### Text passage
I'm trying to perform MCT on AES CBC. The pseudocode is documented here: https://csrc.nist.gov/CSRC/media/Projects/Cryptographic-Algorithm-Validation-Program/documents/aes/AESAVS.pdf section 6.4.2
Note that there is a mistake in the pseudocode, which is revealed here: What is missing from the AES Validation Standard Pseudocode for the Monte Carlo Tests?
By working in combination with these two references, I am able to come up with a working encryption test for the MCT. The following code shows the working encrypt module (given an initial key, iv, and plaintext as hex strings):
def monte_carlo_encrypt(key_len, initial_key, initial_iv, initial_pt):
key_array = []
iv_array = []
pt_array = []
ct_array = []
key_array.append(bytes.fromhex(initial_key))
iv_array.append(bytes.fromhex(initial_iv))

### Problem to work on
In the AES test post, which section of the linked document contains the pseudocode? Rely only on the AES test post for your answer.

[Data entries]
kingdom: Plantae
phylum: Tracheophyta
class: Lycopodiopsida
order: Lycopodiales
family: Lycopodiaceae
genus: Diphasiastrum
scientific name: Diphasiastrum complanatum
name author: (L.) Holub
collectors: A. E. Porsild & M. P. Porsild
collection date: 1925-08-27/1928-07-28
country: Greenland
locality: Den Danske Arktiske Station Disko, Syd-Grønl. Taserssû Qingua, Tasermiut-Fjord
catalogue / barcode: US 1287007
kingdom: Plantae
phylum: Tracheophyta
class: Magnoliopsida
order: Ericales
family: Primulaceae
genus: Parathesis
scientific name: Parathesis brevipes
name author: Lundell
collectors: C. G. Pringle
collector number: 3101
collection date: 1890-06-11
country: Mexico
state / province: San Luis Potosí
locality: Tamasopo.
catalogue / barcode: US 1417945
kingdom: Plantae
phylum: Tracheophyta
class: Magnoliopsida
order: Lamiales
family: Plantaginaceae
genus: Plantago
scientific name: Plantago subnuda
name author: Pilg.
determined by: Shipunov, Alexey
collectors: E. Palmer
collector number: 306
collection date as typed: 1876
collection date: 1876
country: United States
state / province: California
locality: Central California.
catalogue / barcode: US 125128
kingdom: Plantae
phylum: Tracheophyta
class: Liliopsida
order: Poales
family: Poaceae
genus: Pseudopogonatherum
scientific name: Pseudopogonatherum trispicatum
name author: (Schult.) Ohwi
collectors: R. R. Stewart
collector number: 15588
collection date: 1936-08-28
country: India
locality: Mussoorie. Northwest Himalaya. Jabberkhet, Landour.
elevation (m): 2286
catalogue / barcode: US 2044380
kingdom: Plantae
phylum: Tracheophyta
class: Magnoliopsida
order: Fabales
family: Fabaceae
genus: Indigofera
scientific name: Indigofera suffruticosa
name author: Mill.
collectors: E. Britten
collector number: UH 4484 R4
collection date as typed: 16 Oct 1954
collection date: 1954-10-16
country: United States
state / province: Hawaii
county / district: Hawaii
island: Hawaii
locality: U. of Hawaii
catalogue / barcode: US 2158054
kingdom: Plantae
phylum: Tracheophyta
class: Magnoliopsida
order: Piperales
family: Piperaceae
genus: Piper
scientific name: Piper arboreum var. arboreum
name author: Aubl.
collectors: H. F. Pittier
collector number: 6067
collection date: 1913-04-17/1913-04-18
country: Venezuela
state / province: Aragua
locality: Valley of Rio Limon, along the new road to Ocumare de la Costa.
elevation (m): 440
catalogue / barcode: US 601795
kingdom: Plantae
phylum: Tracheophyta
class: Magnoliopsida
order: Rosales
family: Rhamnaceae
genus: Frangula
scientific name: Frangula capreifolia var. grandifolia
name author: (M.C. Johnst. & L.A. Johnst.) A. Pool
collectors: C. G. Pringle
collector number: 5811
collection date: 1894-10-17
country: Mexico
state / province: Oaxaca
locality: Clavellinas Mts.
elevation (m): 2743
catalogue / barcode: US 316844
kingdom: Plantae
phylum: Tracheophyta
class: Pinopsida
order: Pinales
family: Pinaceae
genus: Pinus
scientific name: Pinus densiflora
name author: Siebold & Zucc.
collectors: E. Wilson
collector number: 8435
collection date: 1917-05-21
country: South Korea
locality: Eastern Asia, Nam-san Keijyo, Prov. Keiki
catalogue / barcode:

### Solution to this task
Section 6.4.2